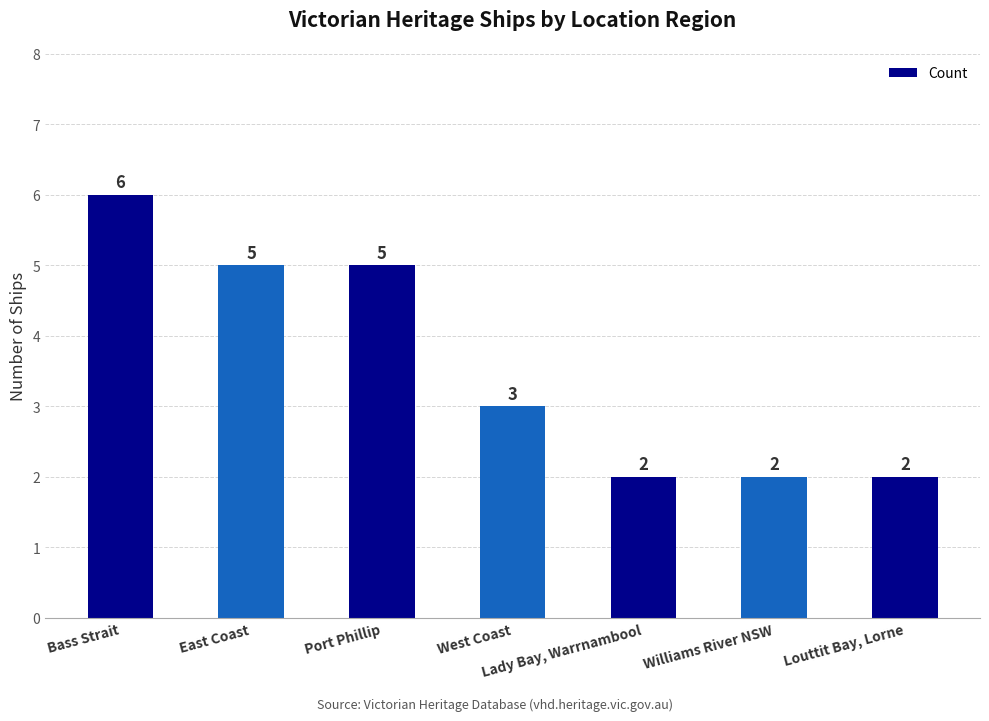

Reading left to right, extract all data points from this chart.

6	5	5	3	2	2	2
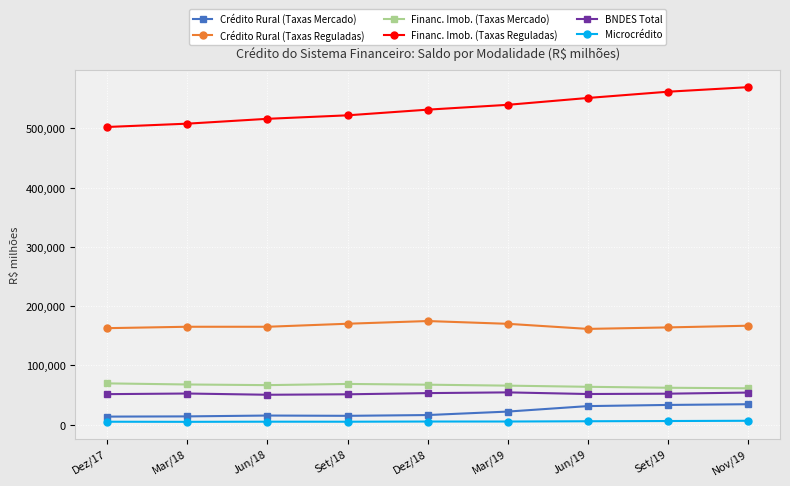

The value of Crédito Rural (Taxas Reguladas) at Set/19 is 164014. True or false?

True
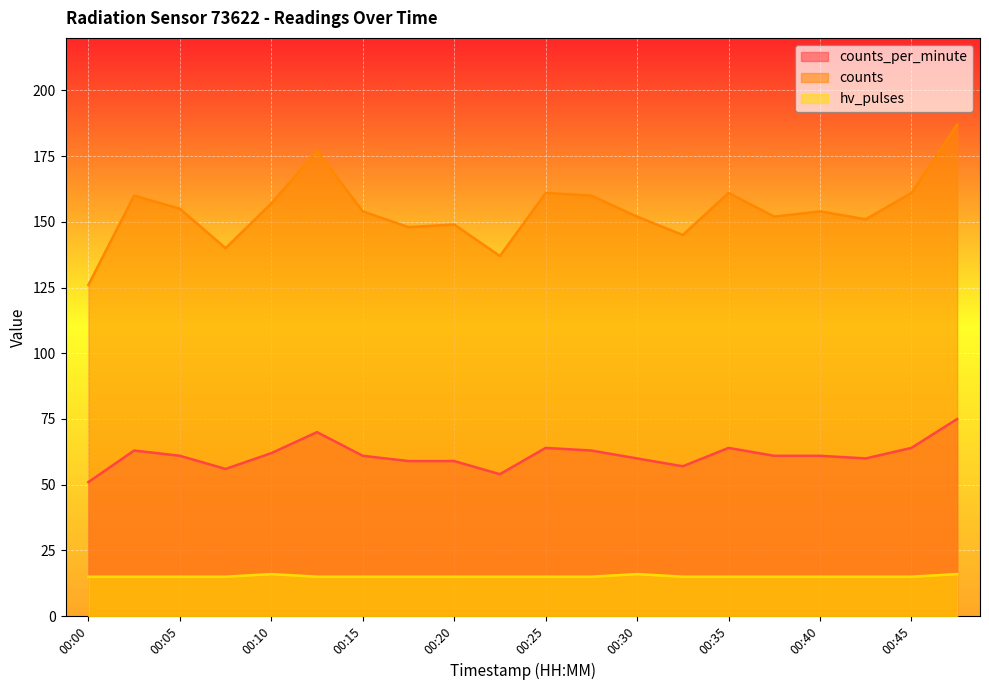

True or false: counts_per_minute and counts cross at least once.

False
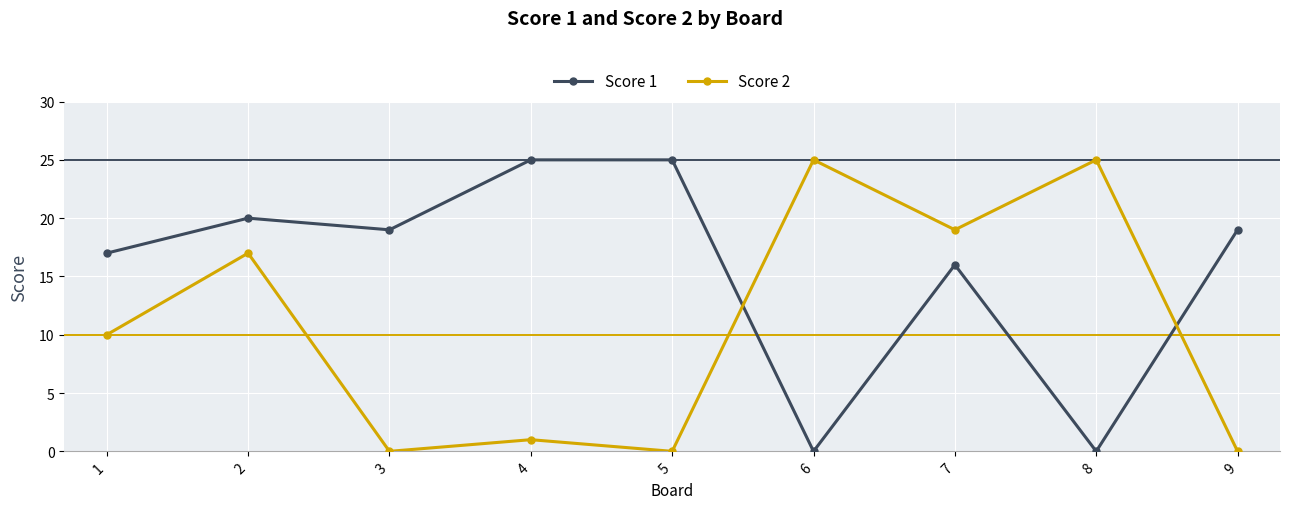

The Score 2 series shows 9 at 3. True or false?

False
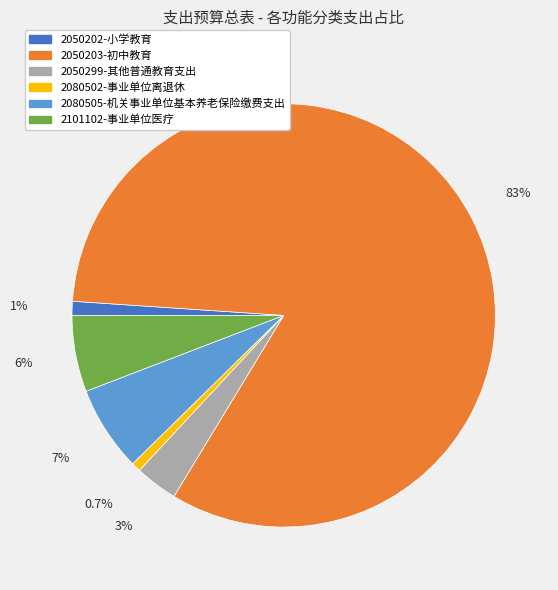

To the nearest percent, what is the average slice percentage?

17%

REQUEST: Update the listing above by replacing "data points" with "values" and leaving everything else unchanged. Reproduce the full listing without the pictures.

RESPONSE FOR THIS EXERCISE:
Reading left to right, extract all values from this chart.

6	5	5	3	2	2	2

The value of Crédito Rural (Taxas Reguladas) at Set/19 is 164014. True or false?

True

True or false: counts_per_minute and counts cross at least once.

False

The Score 2 series shows 9 at 3. True or false?

False

To the nearest percent, what is the average slice percentage?

17%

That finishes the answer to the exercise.